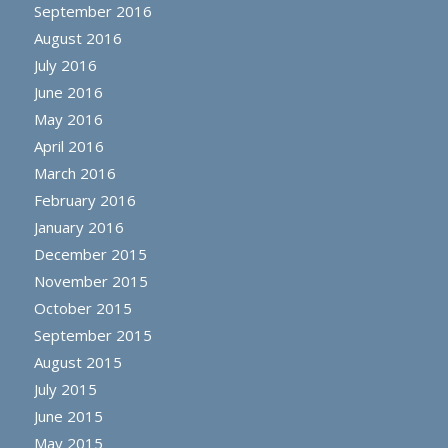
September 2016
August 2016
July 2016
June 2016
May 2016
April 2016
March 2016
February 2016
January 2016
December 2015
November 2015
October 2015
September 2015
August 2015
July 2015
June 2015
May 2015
━━━━━━━━━━━━━━━━━━━━
Pictures omitted, give the entries again exactly.

September 2016
August 2016
July 2016
June 2016
May 2016
April 2016
March 2016
February 2016
January 2016
December 2015
November 2015
October 2015
September 2015
August 2015
July 2015
June 2015
May 2015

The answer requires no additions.